Exercice 4 — Confrontation de points de vue historiques
Corrigé :
1. Thèse du coup d'État (Berstein) : La coordination entre plusieurs ligues (Croix-de-Feu, Action Française, Solidarité Française, anciens combattants), la simultanéité des manifestations en plusieurs points de Paris et surtout le fait que le gouvernement Daladier ait démissionné malgré sa majorité parlementaire suggèrent une volonté délibérée de renverser le régime. La référence aux marches fascistes sur Rome (1922) renforce cette interprétation.
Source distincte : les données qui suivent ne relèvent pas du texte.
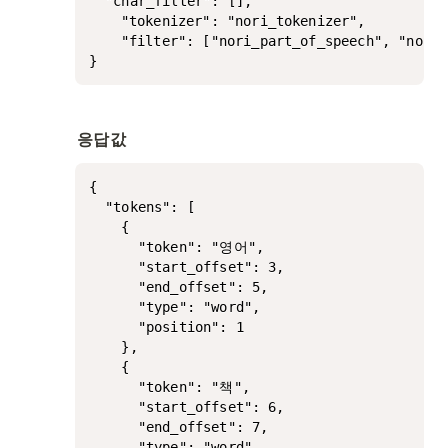
  "char_filter": [], 

	"tokenizer": "nori_tokenizer", 

	"filter": ["nori_part_of_speech", "nori_readingform", "lowercase", "stop", "stemmer"]

}
응답값
{

  "tokens": [

    {

      "token": "영어",

      "start_offset": 3,

      "end_offset": 5,

      "type": "word",

      "position": 1

    },

    {

      "token": "책",

      "start_offset": 6,

      "end_offset": 7,

      "type": "word",
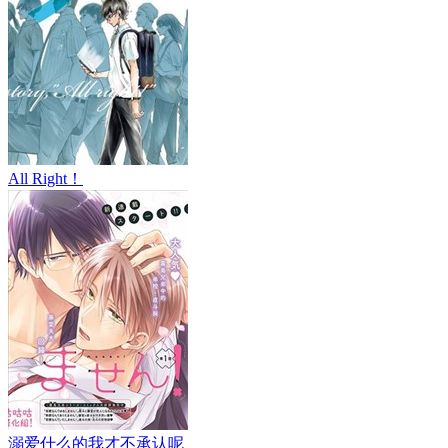
All Right！
溺爱什么的我才不承认呢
2. Thèse nuancée (Rémond) : Les ligues ne s'entendaient pas entre elles, n'avaient pas de programme de gouvernement alternatif ni de chef unique, et la violence est en grande partie spontanée et non planifiée. Il s'agirait d'une émeute de mécontentement qui a dégénéré, sans véritable projet de prise du pouvoir.
Exercice 5 — Rédaction argumentée — La République en danger dans les années 1930
Corrigé :
Éléments de crise attendus : crise économique (1931-1938 : chômage, déflation, paupérisation), instabilité ministérielle (11 gouvernements entre 1930 et 1934), scandales (affaire Stavisky, 1934), montée des ligues antiparlementaires (Croix-de-Feu, Action Française), émeutes du 6 février 1934 (15 morts, chute du gouvernement Daladier).
Éléments de résilience démocratique attendus : les institutions républicaines résistent (pas de coup d'État réussi), la gauche répond par l'unité (Front populaire, 1935-1936), les élections de mai 1936 se tiennent normalement et donnent une majorité claire au Front populaire, les réformes sociales de Blum consolident l'attachement des classes populaires à la République.
Conclusion nuancée : La IIIe République traverse une crise grave mais surmonte la menace des années 1930 grâce au sursaut républicain du Front populaire. C'est finalement la défaite militaire de juin 1940 — et non la montée des ligues — qui y mettra fin.